» What the task requires
Pick out every line in the records below that contains the string "Office" and copy each of those lines. Case matters.

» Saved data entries
◇ ◇ ◇

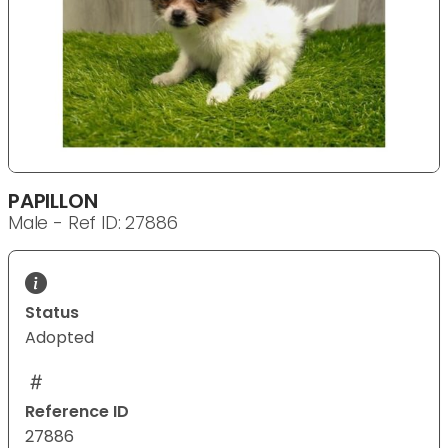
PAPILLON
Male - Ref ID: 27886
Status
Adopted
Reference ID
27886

◇ ◇ ◇

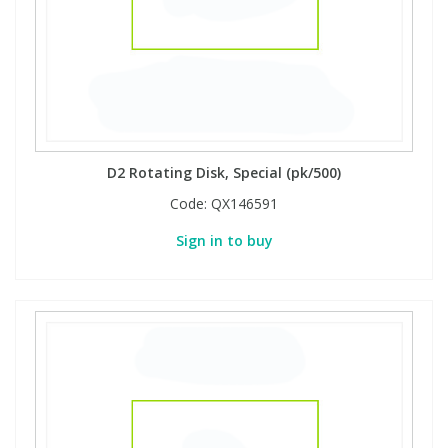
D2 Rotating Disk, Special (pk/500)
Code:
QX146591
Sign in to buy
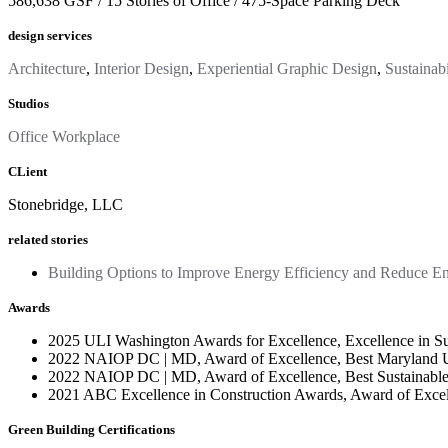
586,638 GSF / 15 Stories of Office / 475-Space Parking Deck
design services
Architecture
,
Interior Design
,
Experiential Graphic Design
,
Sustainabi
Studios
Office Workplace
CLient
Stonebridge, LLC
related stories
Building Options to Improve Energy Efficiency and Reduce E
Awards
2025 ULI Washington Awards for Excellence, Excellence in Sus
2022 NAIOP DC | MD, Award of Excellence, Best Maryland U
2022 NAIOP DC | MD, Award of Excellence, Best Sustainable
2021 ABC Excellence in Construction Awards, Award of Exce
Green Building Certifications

◇ ◇ ◇

» Response
586,638 GSF / 15 Stories of Office / 475-Space Parking Deck
Office Workplace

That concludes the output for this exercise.